Being ‘convinced’ is no substitute for real-world data, including trials results.
“Against stupidity the gods themselves contend in vain.”- Friedrich Shiller
(Isaac Asimov had the same quote only with a question mark, but I doubt he would have tweaked the original if he had lived to see the internet.)
There has been popping up fantasies here that AMRAAM/MICA can take out fighters 100-150 km away at the flip of a switch in case something showed up on the radar.
I suggest reading these
http://forum.keypublishing.com/showthread.php?t=113735
http://forum.keypublishing.com/showthread.php?t=117432
I hope you aren’t directing this at me…
Clearly BVR missiles are not wonder weapons, but that hardly lends validity to Amiga’s skepticism as to the viability of BVR combat.
That was several weeks before you registered the latest username. 😉
Yep – and I stand by it.
If people are willing to sign up to defend their country – then their country needs to know if their weapons are effective before they go to war.
Besides, the danger is significantly exaggerated. The actual results would show abysmal failure of the BVR missiles to function as promised.
Ah, who to believe? Every modern military on Earth, or one “Amiga500” who claims to posses insight into air combat that they lack.
Have you ever tried to think through this theory of yours?
If BVR missiles would produce an “abysmal failure,” why does Russia, China, Israel, France, the US, India, and for that matter -everyone else- go to such great lengths to design and field these weapons?
Do you really think their performance properties are unknown?
Try googling “Combat Archer” sometime. Here is a little head start:
The US alone shoots off over 300 operational missiles a year in testing. These shots are against highly maneuverable targets with realistic countermeasures. We are talking about literally thousands of realistic shots, a huge amount of data.

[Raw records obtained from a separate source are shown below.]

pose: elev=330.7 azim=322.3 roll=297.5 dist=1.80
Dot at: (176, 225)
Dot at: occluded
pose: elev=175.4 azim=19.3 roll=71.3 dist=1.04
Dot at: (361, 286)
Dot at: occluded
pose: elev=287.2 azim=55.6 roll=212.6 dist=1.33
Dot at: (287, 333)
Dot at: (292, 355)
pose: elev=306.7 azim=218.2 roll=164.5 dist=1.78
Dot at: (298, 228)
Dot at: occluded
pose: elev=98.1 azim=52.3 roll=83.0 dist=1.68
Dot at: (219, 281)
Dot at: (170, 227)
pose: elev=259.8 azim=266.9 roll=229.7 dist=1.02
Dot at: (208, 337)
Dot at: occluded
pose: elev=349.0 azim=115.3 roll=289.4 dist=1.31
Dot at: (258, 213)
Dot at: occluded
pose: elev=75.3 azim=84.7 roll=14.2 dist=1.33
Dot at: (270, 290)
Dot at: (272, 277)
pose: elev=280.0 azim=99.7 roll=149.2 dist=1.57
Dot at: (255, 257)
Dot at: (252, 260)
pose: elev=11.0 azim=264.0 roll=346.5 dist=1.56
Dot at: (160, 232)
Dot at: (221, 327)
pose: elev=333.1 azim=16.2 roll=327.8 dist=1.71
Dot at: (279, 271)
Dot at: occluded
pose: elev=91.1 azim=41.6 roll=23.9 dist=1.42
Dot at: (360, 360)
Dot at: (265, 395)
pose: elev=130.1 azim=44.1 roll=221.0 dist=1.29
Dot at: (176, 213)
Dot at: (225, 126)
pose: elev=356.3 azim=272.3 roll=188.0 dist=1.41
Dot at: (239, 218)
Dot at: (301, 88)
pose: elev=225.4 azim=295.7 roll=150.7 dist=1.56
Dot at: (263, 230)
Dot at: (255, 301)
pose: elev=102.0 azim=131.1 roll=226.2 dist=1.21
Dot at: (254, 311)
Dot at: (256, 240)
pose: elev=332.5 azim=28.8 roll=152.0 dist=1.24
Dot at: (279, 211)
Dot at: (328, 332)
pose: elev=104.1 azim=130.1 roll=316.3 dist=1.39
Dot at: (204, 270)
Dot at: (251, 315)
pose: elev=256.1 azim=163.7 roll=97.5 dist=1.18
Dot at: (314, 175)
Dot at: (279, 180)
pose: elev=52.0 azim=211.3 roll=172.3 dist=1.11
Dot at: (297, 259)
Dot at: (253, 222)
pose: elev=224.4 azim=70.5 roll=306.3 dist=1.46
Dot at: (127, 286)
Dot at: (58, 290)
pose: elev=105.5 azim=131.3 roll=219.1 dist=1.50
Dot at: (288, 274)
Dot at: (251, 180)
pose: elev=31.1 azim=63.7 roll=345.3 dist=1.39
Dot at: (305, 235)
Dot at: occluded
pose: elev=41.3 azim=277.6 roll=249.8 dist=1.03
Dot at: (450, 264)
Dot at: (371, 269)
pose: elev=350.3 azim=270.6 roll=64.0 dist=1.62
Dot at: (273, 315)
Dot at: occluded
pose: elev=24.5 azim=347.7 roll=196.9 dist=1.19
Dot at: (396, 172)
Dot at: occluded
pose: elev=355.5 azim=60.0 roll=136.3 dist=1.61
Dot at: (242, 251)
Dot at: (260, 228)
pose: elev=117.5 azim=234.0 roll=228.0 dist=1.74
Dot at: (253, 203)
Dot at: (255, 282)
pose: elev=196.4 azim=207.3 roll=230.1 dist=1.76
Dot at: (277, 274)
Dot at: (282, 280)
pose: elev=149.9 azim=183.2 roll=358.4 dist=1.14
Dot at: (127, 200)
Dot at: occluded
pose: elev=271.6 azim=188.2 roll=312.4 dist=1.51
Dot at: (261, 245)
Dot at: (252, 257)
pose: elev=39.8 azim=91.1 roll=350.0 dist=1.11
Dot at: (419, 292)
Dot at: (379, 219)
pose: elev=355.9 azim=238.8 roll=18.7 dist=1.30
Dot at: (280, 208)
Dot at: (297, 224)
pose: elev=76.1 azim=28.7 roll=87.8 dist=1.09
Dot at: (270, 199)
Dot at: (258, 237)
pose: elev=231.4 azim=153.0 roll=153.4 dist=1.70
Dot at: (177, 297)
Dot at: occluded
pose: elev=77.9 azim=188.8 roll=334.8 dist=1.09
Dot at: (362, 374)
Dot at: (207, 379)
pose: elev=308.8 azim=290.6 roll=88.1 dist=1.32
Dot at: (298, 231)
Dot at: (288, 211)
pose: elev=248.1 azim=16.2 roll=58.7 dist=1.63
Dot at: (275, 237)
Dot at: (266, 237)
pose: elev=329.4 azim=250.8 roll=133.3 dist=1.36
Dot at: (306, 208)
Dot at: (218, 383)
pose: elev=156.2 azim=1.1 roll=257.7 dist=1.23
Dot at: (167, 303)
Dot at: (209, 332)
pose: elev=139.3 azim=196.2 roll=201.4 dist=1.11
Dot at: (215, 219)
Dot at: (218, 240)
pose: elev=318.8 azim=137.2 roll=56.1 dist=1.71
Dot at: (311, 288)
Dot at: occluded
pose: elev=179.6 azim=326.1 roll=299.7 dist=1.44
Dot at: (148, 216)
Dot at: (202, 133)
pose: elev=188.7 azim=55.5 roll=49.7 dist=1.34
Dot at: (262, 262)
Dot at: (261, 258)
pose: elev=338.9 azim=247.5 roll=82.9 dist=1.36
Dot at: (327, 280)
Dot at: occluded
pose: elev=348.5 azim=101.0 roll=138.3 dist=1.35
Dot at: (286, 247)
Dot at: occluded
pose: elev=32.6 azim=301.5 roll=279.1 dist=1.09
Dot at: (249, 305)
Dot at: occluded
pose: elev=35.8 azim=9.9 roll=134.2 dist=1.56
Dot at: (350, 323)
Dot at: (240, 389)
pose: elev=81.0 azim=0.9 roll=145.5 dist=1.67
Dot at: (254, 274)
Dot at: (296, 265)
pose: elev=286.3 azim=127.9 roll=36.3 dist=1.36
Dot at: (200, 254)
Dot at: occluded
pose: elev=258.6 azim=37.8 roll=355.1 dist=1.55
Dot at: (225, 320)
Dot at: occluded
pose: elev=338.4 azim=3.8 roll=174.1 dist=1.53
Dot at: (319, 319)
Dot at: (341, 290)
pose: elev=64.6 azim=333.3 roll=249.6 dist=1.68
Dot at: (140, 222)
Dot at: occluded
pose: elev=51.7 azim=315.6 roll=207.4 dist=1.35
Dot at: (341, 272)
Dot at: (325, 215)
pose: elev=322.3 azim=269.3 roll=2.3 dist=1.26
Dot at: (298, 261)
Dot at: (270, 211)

Yet you act like it is somehow a mystery whether these missiles work, and worse, you think needlessly endangering real living breathing pilots to test your goofball hypothesis somehow makes sense.
Why even post here if you are convinced that BVR missiles won’t work, long range SAMs won’t work, stealth fighter designs are pointless(because BVR missile won’t work) and so forth?
You are operating in a completely different reality than that shared by every military on earth.
Way to dodge the point, that being that how do you know it can carry four of these weapons if they haven’t even dry fitted any? You do understand it’s not just weapons in the bays but also the equipment used to release the weapons. I guess not.
I hope you aren’t really suggesting that they can’t figure out if those missiles will fit without actually physically sticking one in there.
I think it is safe to assume that the designers of a new fighter jet are capable of figuring out how big a bay they will need to accommodate a specific missile, including any necessary hardware.